Alicia Roshell

Both my passion for Black women’s healthcare and my desire to work with Dr. Shalon’s Maternal Action Project were born out of my own professional and personal experiences.

After graduating from high school with honors and throughout my undergraduate years at the University of Arkansas at Pine Bluff, I gained professional experience in the healthcare industry by working part time as a certified nursing assistant for a nursing home in my hometown.

Upon graduating magna cum laude from the University of Arkansas at Pine Bluff, I was presented with the unique opportunity to help spearhead the sale of supplemental insurance products as a sales representative for USAble Life Insurance company, the only Blue Cross Blue Shield life affiliate insurance company of its kind at the time. In this capacity, I was responsible for opening new accounts and selling supplemental insurance products. But it was through countless training classes, exposure to statistical data, and more specifically my role in helping individual employees determine their out-of-pocket medical expenses for their flexible spending accounts that helped me to notice the glaring disparities between male and female coverage when it came to healthcare. I remember the utter frustration when I, the only Black salesperson in the entire company, saw my demographic at the worrying end of virtually every graph, table, and statistic.
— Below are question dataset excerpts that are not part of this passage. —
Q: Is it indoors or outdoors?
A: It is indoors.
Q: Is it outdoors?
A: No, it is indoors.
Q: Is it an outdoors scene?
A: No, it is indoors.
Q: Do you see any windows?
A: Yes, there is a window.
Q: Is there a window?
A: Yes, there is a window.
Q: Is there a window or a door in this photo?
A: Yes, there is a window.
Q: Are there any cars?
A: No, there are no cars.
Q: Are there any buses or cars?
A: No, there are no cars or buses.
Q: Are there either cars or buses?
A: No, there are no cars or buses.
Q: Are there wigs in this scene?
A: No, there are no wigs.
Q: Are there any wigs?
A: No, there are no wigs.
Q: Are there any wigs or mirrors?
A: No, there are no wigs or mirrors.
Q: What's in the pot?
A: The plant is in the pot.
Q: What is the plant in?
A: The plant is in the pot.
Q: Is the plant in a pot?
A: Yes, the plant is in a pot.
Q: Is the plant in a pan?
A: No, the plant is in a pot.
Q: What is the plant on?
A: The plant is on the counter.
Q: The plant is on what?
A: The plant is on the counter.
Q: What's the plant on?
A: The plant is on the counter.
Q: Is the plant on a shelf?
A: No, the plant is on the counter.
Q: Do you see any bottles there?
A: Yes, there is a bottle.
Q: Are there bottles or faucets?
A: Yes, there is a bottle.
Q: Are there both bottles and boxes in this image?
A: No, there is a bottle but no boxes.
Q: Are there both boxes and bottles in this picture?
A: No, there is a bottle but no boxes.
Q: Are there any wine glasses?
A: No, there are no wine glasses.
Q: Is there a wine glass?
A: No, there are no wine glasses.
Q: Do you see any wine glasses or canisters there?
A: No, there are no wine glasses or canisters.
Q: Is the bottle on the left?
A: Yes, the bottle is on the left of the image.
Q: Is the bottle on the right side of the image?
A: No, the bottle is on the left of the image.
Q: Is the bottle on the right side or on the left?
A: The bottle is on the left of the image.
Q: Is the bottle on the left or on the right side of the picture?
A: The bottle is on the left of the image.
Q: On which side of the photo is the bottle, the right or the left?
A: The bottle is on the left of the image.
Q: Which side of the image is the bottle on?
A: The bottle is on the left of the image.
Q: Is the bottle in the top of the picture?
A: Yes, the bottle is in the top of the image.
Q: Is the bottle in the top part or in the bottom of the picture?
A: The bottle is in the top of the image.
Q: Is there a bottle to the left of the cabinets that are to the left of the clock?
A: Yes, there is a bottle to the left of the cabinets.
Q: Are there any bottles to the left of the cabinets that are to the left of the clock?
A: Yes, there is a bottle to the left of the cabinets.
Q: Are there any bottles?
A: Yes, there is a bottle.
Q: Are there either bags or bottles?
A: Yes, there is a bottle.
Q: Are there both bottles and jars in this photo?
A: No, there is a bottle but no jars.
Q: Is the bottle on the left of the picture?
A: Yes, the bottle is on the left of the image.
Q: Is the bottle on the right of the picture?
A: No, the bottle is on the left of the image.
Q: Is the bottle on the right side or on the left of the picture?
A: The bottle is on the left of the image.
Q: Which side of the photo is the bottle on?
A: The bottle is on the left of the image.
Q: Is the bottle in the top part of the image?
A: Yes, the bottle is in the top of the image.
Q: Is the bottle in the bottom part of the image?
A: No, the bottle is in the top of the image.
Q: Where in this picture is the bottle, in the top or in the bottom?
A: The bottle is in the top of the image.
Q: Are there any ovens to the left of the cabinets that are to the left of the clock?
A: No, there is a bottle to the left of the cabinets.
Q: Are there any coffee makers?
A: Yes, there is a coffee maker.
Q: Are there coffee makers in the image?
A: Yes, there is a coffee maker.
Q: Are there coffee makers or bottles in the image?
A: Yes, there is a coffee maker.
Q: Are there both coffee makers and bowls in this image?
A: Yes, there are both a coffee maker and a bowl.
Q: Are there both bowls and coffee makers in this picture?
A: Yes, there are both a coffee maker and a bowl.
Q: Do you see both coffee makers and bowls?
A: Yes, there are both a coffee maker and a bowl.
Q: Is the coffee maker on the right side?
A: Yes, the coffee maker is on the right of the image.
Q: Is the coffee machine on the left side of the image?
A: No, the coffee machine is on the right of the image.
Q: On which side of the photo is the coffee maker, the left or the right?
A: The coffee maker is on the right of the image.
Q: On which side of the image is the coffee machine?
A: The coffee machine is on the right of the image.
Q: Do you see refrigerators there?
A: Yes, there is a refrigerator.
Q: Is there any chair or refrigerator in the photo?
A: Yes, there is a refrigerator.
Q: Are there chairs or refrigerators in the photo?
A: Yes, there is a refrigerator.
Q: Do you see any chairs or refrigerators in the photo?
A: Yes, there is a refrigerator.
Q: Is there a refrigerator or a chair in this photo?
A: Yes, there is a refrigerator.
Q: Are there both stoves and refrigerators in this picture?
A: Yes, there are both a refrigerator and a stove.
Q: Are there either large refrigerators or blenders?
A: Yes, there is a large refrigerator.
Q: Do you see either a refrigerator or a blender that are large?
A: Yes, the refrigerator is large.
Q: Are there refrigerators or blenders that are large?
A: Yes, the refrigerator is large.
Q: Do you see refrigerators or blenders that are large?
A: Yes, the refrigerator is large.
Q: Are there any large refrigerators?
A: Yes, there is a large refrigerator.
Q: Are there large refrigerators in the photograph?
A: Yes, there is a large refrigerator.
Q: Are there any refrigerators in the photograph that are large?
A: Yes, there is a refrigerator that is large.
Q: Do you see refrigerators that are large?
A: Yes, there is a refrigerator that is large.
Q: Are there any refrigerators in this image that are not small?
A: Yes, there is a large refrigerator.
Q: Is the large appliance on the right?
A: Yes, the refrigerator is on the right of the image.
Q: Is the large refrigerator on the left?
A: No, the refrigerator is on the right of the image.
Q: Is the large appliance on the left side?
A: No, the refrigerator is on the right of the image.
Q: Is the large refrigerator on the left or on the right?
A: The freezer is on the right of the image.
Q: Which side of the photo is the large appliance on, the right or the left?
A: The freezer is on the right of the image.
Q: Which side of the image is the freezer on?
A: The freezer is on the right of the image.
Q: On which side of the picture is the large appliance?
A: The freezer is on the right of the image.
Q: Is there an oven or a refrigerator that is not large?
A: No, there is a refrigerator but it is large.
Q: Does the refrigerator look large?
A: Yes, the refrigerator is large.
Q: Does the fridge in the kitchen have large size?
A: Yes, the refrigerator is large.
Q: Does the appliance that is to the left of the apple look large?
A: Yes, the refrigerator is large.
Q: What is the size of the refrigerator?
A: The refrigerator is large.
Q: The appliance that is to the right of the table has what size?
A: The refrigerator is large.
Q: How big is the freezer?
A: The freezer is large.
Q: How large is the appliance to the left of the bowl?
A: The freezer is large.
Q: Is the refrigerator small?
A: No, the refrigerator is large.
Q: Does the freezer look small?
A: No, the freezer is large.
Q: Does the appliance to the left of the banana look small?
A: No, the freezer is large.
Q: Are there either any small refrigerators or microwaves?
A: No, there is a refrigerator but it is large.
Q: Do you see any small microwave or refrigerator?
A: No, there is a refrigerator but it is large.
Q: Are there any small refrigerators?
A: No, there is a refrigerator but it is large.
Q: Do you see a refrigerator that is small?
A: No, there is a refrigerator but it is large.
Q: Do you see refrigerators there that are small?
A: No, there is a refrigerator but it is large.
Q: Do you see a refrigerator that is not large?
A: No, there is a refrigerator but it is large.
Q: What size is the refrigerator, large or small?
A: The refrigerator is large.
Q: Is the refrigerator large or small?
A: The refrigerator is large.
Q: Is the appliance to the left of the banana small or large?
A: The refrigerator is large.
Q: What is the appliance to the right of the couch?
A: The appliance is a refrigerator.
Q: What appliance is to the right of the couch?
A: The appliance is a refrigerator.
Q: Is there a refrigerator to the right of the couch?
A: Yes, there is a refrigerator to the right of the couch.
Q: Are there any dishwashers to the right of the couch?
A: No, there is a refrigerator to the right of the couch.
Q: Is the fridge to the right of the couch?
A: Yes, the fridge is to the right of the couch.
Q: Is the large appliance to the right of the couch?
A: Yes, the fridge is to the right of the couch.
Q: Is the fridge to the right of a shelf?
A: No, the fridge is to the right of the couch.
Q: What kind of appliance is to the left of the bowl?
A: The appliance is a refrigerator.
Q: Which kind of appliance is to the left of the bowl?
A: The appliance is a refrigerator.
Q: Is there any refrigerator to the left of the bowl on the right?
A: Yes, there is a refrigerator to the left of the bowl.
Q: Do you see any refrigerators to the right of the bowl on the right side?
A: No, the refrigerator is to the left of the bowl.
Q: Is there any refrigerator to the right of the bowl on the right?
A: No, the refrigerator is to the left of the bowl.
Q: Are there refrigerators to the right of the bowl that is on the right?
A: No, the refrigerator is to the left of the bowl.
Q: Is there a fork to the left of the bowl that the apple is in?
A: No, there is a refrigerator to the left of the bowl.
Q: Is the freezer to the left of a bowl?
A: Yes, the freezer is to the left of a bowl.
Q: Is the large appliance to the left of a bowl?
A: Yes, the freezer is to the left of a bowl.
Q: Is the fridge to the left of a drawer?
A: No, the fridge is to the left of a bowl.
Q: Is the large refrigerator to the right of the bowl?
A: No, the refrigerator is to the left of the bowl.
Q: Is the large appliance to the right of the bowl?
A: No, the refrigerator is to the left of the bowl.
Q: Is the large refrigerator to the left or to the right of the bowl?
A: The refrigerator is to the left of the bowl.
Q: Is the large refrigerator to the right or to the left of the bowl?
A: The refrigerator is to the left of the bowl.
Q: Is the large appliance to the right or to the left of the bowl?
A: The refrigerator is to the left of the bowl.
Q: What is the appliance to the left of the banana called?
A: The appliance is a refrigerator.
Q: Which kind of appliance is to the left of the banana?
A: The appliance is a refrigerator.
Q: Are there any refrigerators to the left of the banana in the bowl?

Personally, this frustration was multiplied years later when I began to experience issues with my own health, in the insufferable difficulty I encountered in my effort to feel heard by many of my healthcare providers. Sadly, I found that my Black friends had the same experiences and, like me, most of their negative experiences were with physicians in obstetrics and gynecology. When it became clear that surgery was necessary, I had to see thirteen physicians before I could find found one whom I felt that I could trust enough to treat me. Whether I was seen by a solo practitioner or a physician at some of the best medical institutions in the country, I was often left feeling dismissed, disrespected, and irrelevant. While I have since found wonderful and attentive doctors, those feelings and frustrations have never left me. It was these experiences and the recognition of race as an obvious and major factor in the quality of healthcare that Black women receive that led me to Dr. Shalon’s Maternal Action Project (DSMAP).

The fact that Black women in America are three times as likely as white women to die from childbirth-related complications is a national crisis and makes the existence and efforts of DSMAP that are aimed at reducing the number of Black maternal deaths in this country vital. As its Co-Director, I am passionately driven, professionally trained, and personally vested in helping advance those efforts.